Eco-tourism development in Cambodia is primarily led by donor agencies, civilians and the private sector. This can create distance between government agencies and local communities, making monitoring and regulatory enforcement difficult.

“Reliance on external support and funding can also lead to ecotourism projects being abandoned or converted into mass tourism sites when funding ends,” the World Bank said.

The report said planning for ecotourism-related infrastructure development must be done with care and consideration for the environment. “Insufficient transport infrastructure and weak services hinder sustainable tourism development because many secondary destinations are unable to attract private investment in quality tourist service infrastructure,” it said.

Lack of market research, inadequate marketing and branding of tourism sites, inadequate protection of ecotourism assets and low quality of ecotourism offerings and services are other challenges, the report said.

Top Sopheak, the ministry spokesman, recognises that there are still limitations in eco-tourism development.
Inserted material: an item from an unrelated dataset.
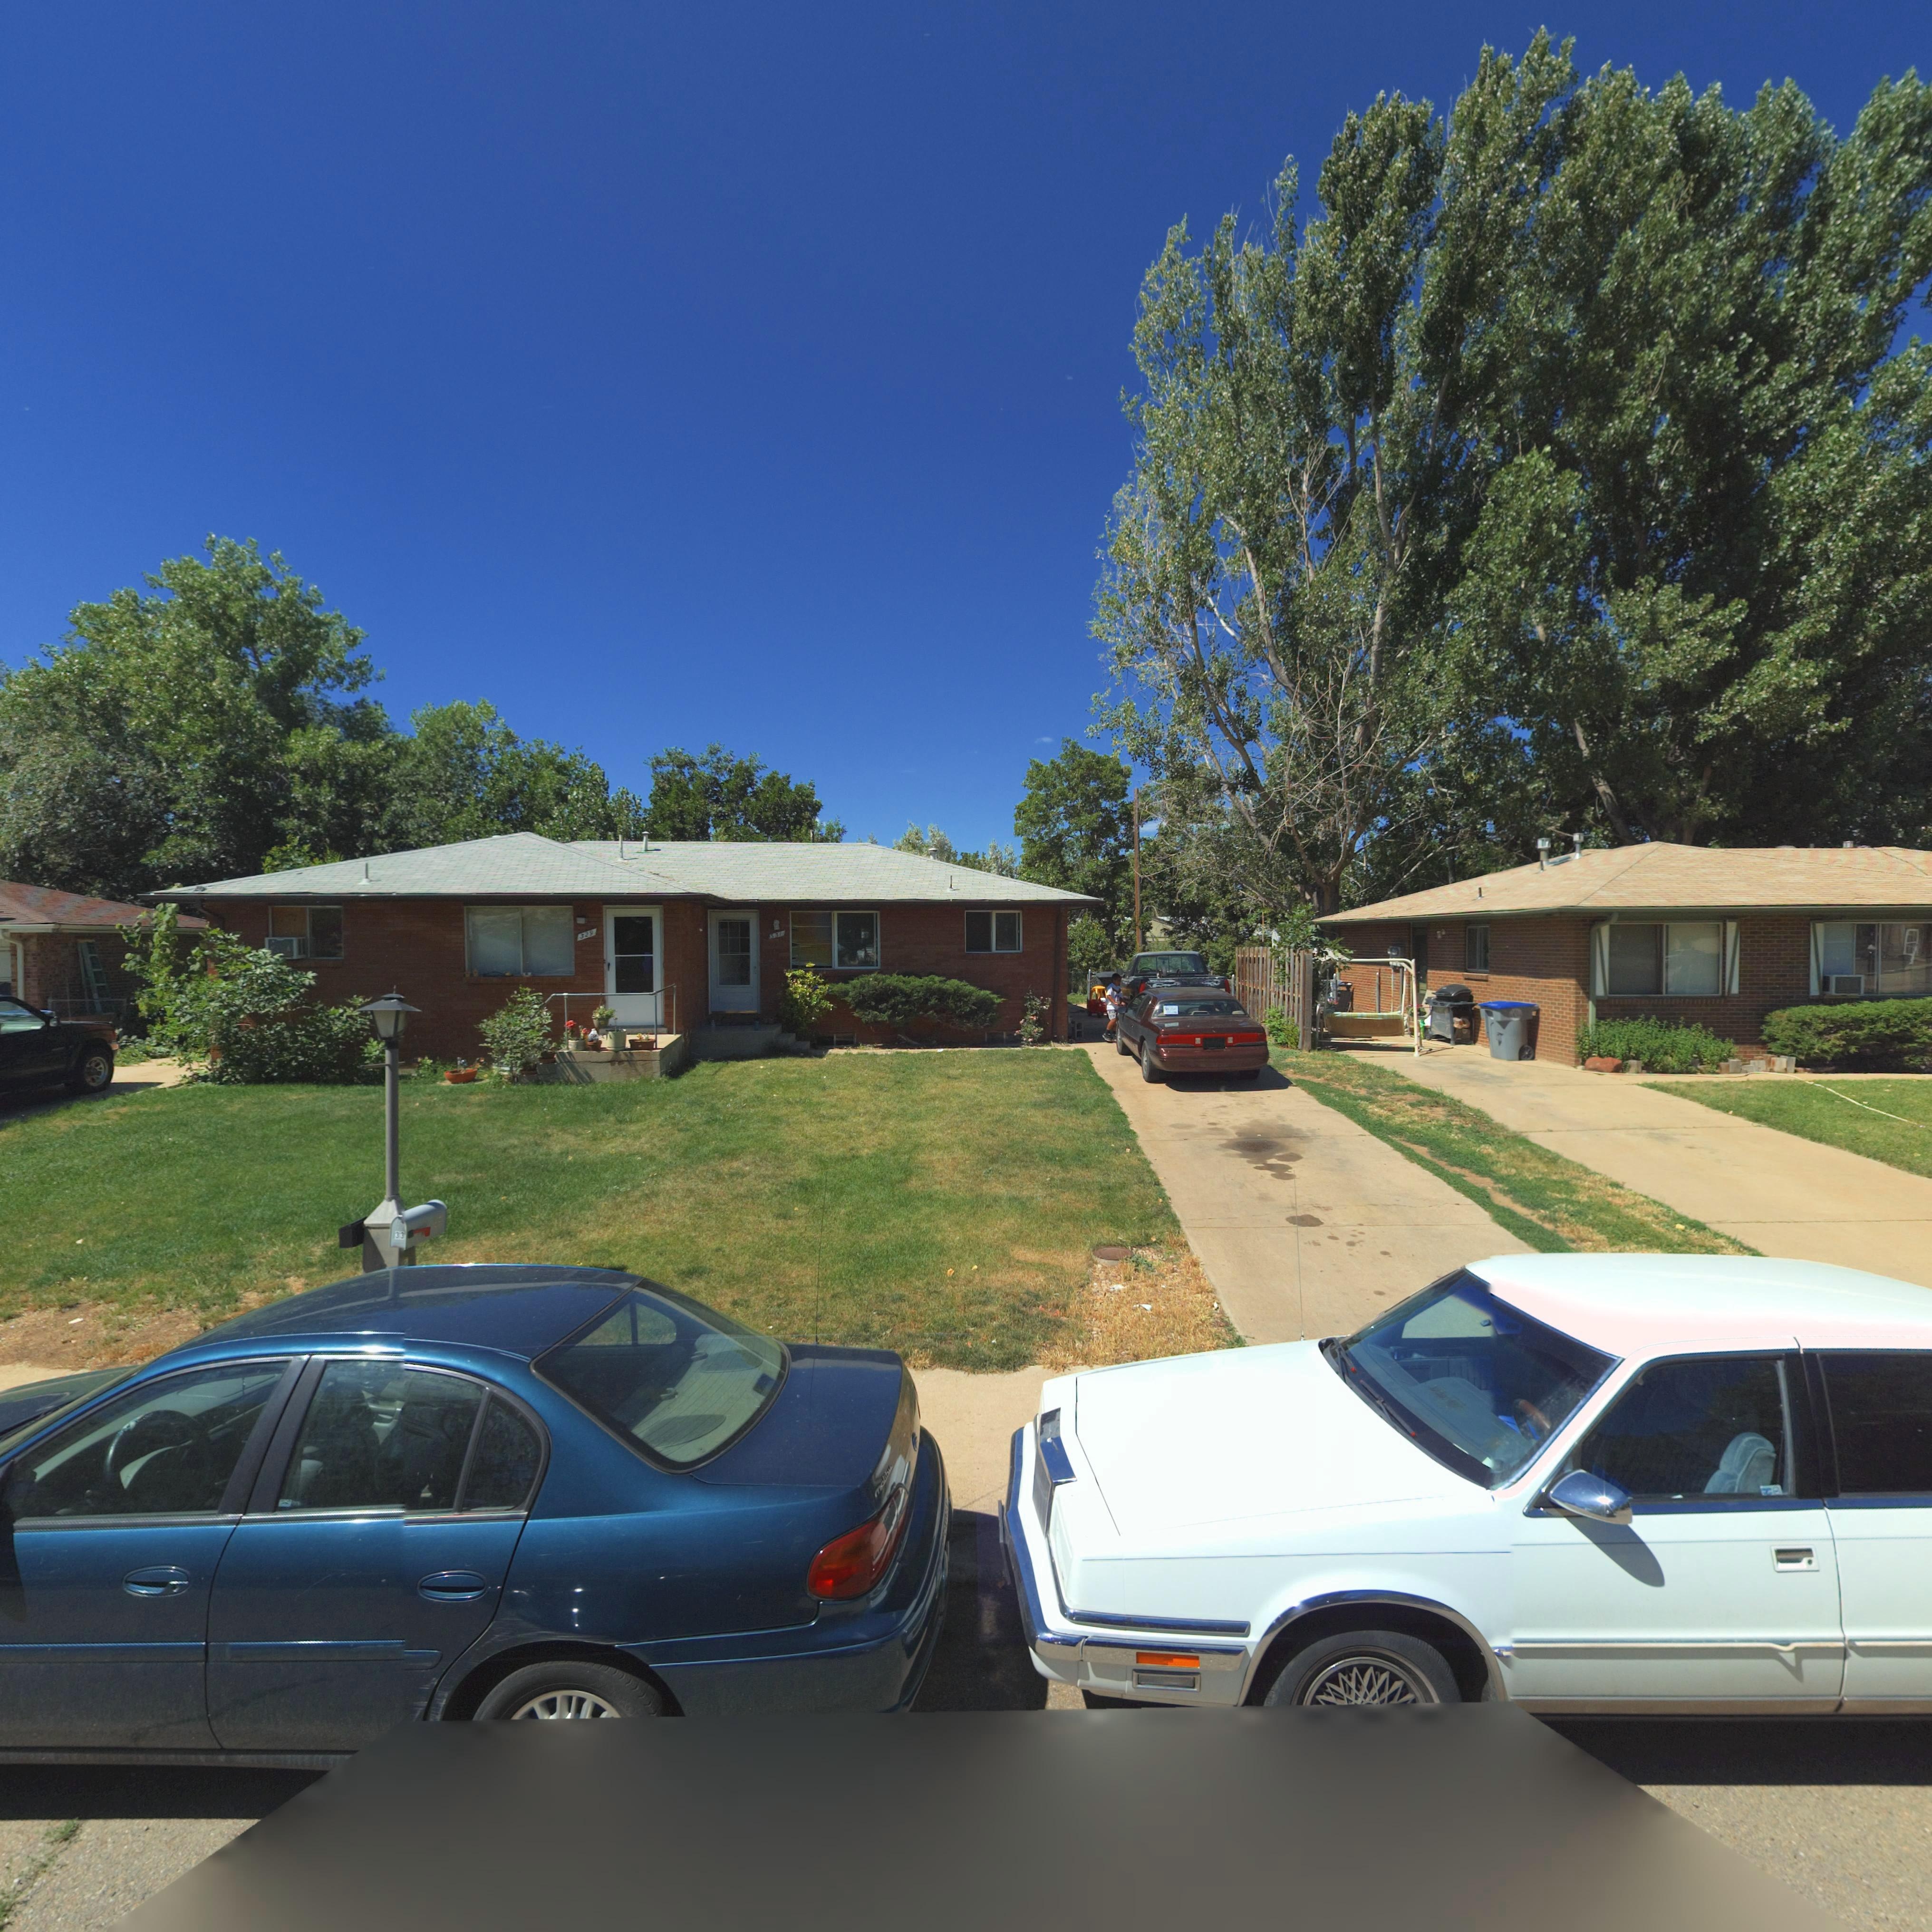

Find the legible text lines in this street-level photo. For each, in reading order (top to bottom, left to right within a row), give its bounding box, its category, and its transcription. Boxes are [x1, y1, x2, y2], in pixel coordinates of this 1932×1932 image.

[579, 929, 594, 940] StreetNumber: 329
[770, 930, 782, 939] StreetNumber: 531
[395, 1231, 404, 1239] StreetNumber: 33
However, he says the government is working promote the development. “We are now mainly focusing on eco-tourism. Especially, the minister of tourism is drawing up plans for the development of tourism communities in the country,” he said. “We have set up an inter-ministerial committee to work on eco-tourism development. We have an eco-tourism working group, which is chaired by the minister of economic and finance and we need to have a good cooperation among the ministries so the sector will be developed smoothly.”

Sopheak said that adding to the National Eco-Tourism Policy, the government is preparing a law on eco-tourism that will be a main impetus for its development. “We have limitations to other facilities to support tourism – road connections to tourism sites and, especially, the quality of service,” he said.

Tith Chantha, the Ministry of Tourism’s secretary of state, said COVID-19 hit tourism hard. The Kingdom’s tourism sector will lose $5 billion in revenue in 2020. In recent years, the Cambodia tourism sector has earned about $6 billion a year from domestic and international travel. In 2019, eco-tourism accounted for 16 percent of the total number of tourists. The number doubled between 2014 and 2019, the World Bank said.